2020-09-17 - Portal, API, SNAPMobile Outage (Resolved)
Table of Contents
Event Description: ACS001 HDD Full
Event Start Time: 2020-09-17 10:31 EST
Event End Time: 2020-09-17 11:58 EST
RFO Issue Date: 2020-09-18
Affected Services
Portals and SNAPmobile
- Users unable to login into SNAPmobile and Portal.
Event Summary
On September 17th, 2020, Portal and SNAPmobile were unavailable. Inbound and outbound calls processed normally. Other mobile apps and services not affected.

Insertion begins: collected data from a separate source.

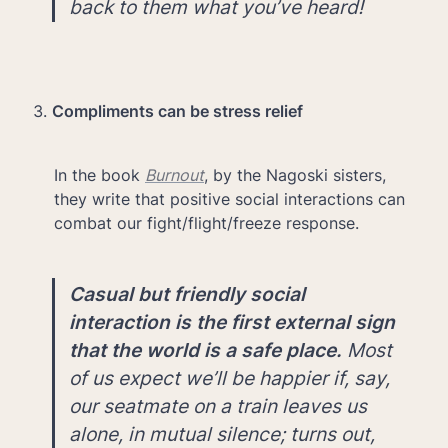
back to them what you’ve heard!
Compliments can be stress relief
In the book 
Burnout
, by the Nagoski sisters, 
they write that positive social interactions can 
combat our fight/flight/freeze response.
Casual but friendly social 
interaction is the first external sign 
that the world is a safe place. 
Most 
of us expect we’ll be happier if, say, 
our seatmate on a train leaves us 
alone, in mutual silence; turns out,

Event Timeline (All times 24-hour format, EST)
September 17th, 2020
- 10:31 NOC identified ACS portals not responding
- 10:32 Tier 3 began reviewing logs
- 10:33 Portals redirected to alternate servers
- 10:35 Partner notifications sent out
- 10:40 Restarted web services allowing access to portals. But still unable to login
- 10:43 Tier 4 engaged
- 11:10 Identified errant databases causing corruption
- 11:15 Engaged vendor support
- 11:30 Moved DB entries and logs that were causing corruption. Restored services
- 11:34 Confirmed Portals and SNAPmobile were restored to full functionality
Root Cause Analysis
One of the databases required for portal and API functionality had become overloaded creating log files that quickly filled the available storage extremely quickly.
Future Preventative Action
Configuration changes were made to allow for offloading of the older tables and adjustments were made to the frequency of the pruning. Additional monitors were created to notify our NOC earlier in case symptoms were to arise again.